# What you need to do
Within the material that follows, how many lines include the string "show"? Answer with the number and nothing more.
Start of Block
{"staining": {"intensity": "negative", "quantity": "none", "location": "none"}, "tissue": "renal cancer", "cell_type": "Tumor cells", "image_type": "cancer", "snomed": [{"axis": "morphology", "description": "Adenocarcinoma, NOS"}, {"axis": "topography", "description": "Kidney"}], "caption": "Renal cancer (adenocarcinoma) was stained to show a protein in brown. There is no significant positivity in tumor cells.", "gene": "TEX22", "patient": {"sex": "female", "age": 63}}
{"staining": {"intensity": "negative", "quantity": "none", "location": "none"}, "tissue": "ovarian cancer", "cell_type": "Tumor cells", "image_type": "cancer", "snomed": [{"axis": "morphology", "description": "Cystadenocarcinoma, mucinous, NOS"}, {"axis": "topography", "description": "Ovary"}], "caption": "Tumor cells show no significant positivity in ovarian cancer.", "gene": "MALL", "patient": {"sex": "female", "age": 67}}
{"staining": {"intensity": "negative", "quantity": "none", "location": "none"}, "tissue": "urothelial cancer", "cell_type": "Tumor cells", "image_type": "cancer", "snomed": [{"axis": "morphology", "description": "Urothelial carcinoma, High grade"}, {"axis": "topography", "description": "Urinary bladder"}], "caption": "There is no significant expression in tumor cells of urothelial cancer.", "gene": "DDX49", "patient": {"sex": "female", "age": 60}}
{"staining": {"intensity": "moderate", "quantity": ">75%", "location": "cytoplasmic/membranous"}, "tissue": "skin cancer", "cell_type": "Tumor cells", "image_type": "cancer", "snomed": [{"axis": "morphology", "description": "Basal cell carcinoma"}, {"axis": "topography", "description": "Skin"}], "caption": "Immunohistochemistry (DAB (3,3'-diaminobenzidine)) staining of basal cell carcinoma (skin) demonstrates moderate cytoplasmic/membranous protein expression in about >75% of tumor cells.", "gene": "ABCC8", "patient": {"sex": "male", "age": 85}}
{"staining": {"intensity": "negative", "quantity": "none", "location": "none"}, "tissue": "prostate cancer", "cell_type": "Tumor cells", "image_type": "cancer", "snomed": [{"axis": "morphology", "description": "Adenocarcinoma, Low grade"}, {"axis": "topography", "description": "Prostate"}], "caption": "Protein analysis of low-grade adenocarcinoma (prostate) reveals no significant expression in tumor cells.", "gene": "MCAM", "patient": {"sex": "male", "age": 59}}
End of Block
# Task solution
2